→ PROBLEM DESCRIPTION
Count how many lines of the material below have the word "ДОХОДЫ" and give only the number.

→ INFORMATION PROVIDED
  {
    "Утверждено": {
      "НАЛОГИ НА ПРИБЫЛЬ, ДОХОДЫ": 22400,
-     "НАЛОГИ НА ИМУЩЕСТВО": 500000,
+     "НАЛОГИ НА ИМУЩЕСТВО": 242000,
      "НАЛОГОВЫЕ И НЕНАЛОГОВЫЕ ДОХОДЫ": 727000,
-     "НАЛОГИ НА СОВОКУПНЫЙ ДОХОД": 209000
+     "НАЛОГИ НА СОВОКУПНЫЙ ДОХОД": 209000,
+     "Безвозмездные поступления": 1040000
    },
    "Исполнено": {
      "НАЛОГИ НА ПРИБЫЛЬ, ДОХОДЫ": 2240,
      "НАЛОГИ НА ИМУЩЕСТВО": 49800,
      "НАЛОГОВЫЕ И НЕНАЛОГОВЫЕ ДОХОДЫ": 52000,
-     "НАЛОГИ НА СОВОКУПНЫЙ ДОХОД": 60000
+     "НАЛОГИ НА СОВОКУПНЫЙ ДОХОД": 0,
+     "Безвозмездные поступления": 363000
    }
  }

...

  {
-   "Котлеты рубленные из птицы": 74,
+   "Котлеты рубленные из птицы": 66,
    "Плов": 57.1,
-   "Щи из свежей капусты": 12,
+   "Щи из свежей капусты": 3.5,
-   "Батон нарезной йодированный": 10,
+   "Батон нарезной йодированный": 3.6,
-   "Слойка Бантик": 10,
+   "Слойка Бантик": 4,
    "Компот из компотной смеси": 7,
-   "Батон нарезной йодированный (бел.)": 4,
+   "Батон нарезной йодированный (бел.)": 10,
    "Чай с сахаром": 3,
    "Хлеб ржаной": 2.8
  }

→ TASK OUTPUT
4